Yo veía su rostro concentrado y sus ojos clavados en los míos mientras me derramaba, gritando, atenazado por las contracciones rítmicas de su vagina que absorbía los chorros de semen con un apetito obsesivo.
Entonces se arqueó hacia atrás apoyando sus largas manos sobre mi pecho y elevó la cabeza hacia el cielo en un alarido silencioso mientras sus entrañas pulsaban sobre mi cuerpo arrancándome hasta la última gota de semen. Su cabello caía sobre su cara y sus pechos, abriéndose en hilos de oro sobre sus pezones duros como piedras, erguidos y rojos, al tiempo que yo me hundía entre las almohadas gritando en mi delirio hasta que cayó sobre mí una noche infinita, el tiempo se detuvo, y me desmayé.
Me hundí en un abismo negro y profundo, sujeto por esa potra desnuda y desbocada que me cabalgaba aferrándome con las piernas y la vulva, llevándome a un universo sin tiempo, conjurando toda su feminidad sobre mi palo arqueado y pletórico de venas que la honraba con chorros de esperma incontrolables.
Yo soñé (¿soñé?) aquella noche que esa hembra primordial, equilibrándose con lo brazos sobre mis caderas, flexionaba en el aire las piernas por los costados de su cuerpo, encima de su cabeza, clavándose y desclavándose en la verga curvada hacia el cielo.
Y la ampleacción de mi glande, como el sombrero de un hongo gigantesco, la abría por el centro al hundirse en su vientre y la esperaba chorreando, pulsando en el aire, cuando se elevaba.
Yo soñé aquella noche que girábamos enlazados, fundidos en un abrazo infinito, y que yo me refugiaba entre sus brazos y besaba y chupaba y lamía, casi sollozando, sus tetas amadas, calientes y dulces.
Yo soñé con sus manos, sus pies adorados, sus botas, su fusta, su cálida risa, su sexo, su voz llena y clara, su llanto y sus gritos su olor, su cara dormida, sus flores, su pelo.
Y soñé que me transformaba, dentro de esa hembra encantada, en otro hombre.
Al amanecer me desperté sólo en su lecho. Aturdido. Con las heridas curadas.
Me acurruqué entre sus sábanas y busque su olor en las almohadas.

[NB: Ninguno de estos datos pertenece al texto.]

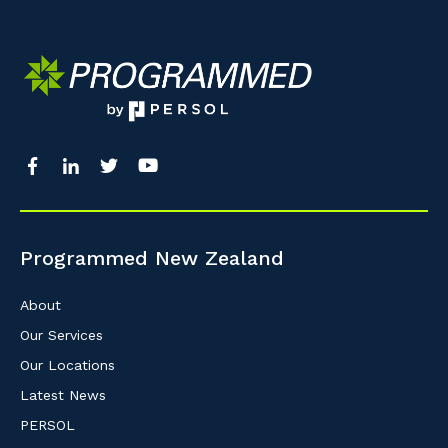
Programmed New Zealand
About
Our Services
Our Locations
Latest News
PERSOL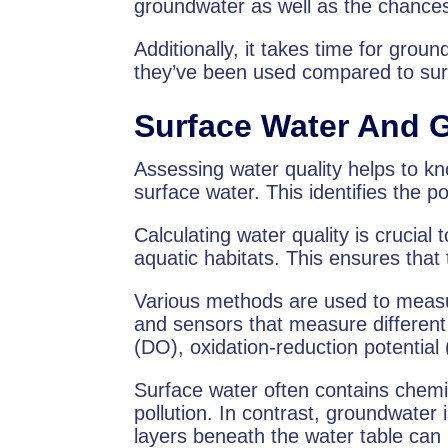
groundwater as well as the chances o
Additionally, it takes time for grou
they’ve been used compared to sur
Surface Water And 
Assessing water quality helps to kn
surface water. This identifies the p
Calculating water quality is crucial
aquatic habitats. This ensures that
Various methods are used to measure
and sensors that measure differen
(DO), oxidation-reduction potentia
Surface water often contains chemi
pollution. In contrast, groundwater
layers beneath the water table can 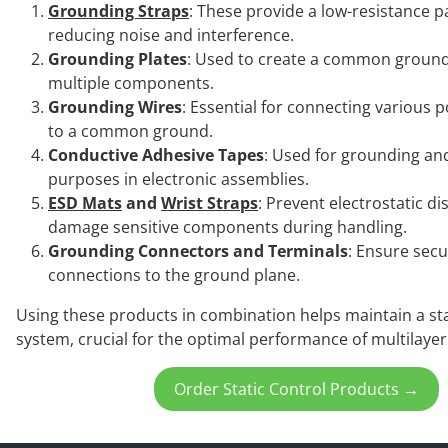
Grounding Straps
: These provide a low-resistance p
reducing noise and interference.
Grounding Plates
: Used to create a common ground
multiple components.
Grounding Wires
: Essential for connecting various 
to a common ground.
Conductive Adhesive Tapes
: Used for grounding an
purposes in electronic assemblies.
ESD Mats
and
Wrist Straps
: Prevent electrostatic d
damage sensitive components during handling.
Grounding Connectors and Terminals
: Ensure secu
connections to the ground plane.
Using these products in combination helps maintain a s
system, crucial for the optimal performance of multilayer
Order Static Control Products →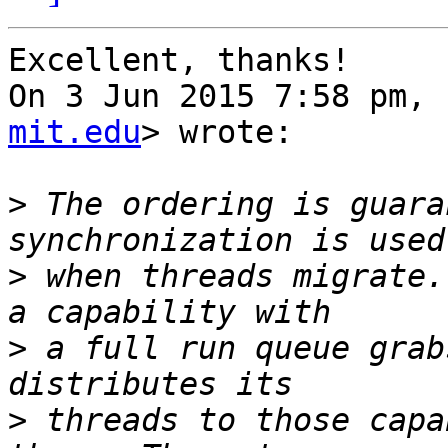
Excellent, thanks!

On 3 Jun 2015 7:58 pm, 
mit.edu
> wrote:

>
 The ordering is guara
>
 when threads migrate.
>
 a full run queue grab
>
 threads to those capa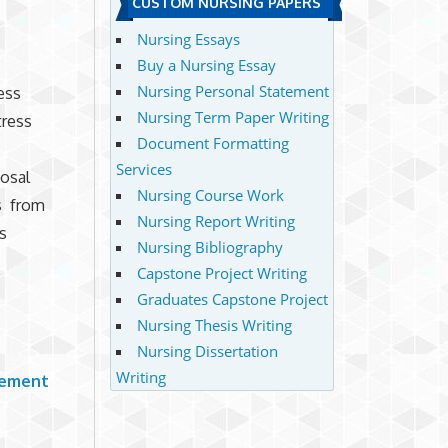
CUSTOM NURSING PAPERS
Nursing Essays
Buy a Nursing Essay
Nursing Personal Statement
ess
Nursing Term Paper Writing
tress
Document Formatting
Services
osal
Nursing Course Work
s from
Nursing Report Writing
s
Nursing Bibliography
Capstone Project Writing
Graduates Capstone Project
Nursing Thesis Writing
Nursing Dissertation
Writing
gement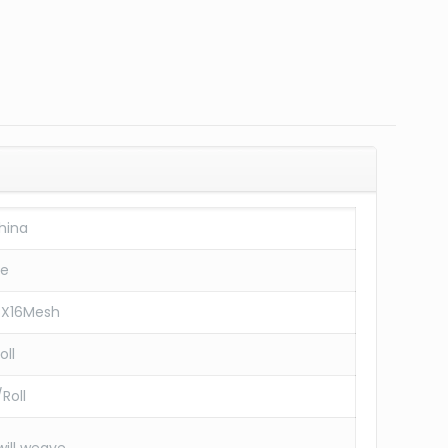
hina
re
6X16Mesh
oll
Roll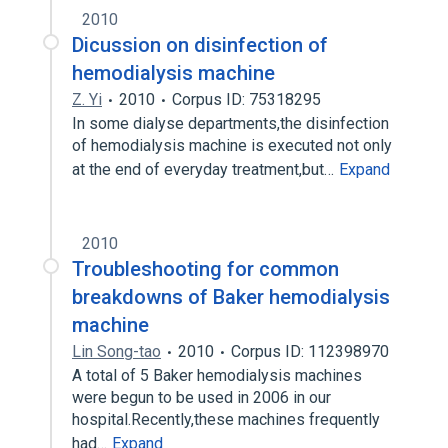
2010
Dicussion on disinfection of
hemodialysis machine
Z. Yi
2010
Corpus ID: 75318295
In some dialyse departments,the disinfection
of hemodialysis machine is executed not only
at the end of everyday treatment,but…
Expand
2010
Troubleshooting for common
breakdowns of Baker hemodialysis
machine
Lin Song-tao
2010
Corpus ID: 112398970
A total of 5 Baker hemodialysis machines
were begun to be used in 2006 in our
hospital.Recently,these machines frequently
had…
Expand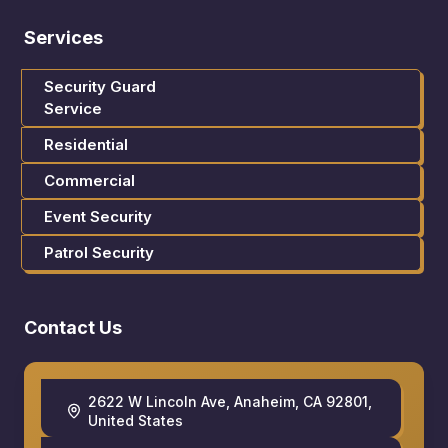
Services
Security Guard
Service
Residential
Commercial
Event Security
Patrol Security
Contact Us
2622 W Lincoln Ave, Anaheim, CA 92801,
United States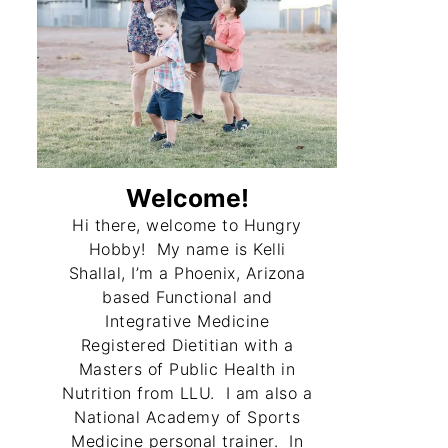
Welcome!
Hi there, welcome to Hungry
Hobby! My name is Kelli
Shallal, I’m a Phoenix, Arizona
based Functional and
Integrative Medicine
Registered Dietitian with a
Masters of Public Health in
Nutrition from LLU. I am also a
National Academy of Sports
Medicine personal trainer. In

Nunca la había sentido tan ausente.
Esperé por un momento que llegara a la habitación, cordial, trayendo un café pero no pude imaginármela jugando a la esposa satisfecha.
Me senté en la cama y contemplé su cuarto vacío con una profunda congoja. Salí de la habitación como un ladrón mientras el nuevo día clareaba. Ella no estaba en sus aposentos. Ella no estaba en la casa. No estaba en el parque. No estaba en ningún lado. ¡oh Dios ella ya no estaba más!
Pasé toda la mañana confundido, esperando, haciendo como un autómata mis quehaceres habituales. Mientras ordenaba sus libros, de pronto, un suspiro profundo, uno sólo, se me escapó del fondo del pecho, como si algo se quebrara. Ya sabía que no volvería.
Por la tarde vino su contador y me extendió un cheque generoso al tiempo que me explicaba, no se que la señora había tenido que viajar de urgencia que se había ido a un lugar muy lejano, que no me necesitaba más. Yo no lo escuchaba. Me zumbaban los oídos.
Supe todo comprendí todo.
No pude pasar una noche más en la casa.
A veces no podemos distinguir entre no sentir nada y tener el corazón destrozado. Así que al atardecer desempolvé mi viejo auto, cargué mi maleta y me fui cruzando el parque sin mirar para atrás ni una sola vez.
Al fin de cuentas, en esta vida, lo único que vale la pena, lo único que realmente importa es preñar, con amor, las mujeres hermosas.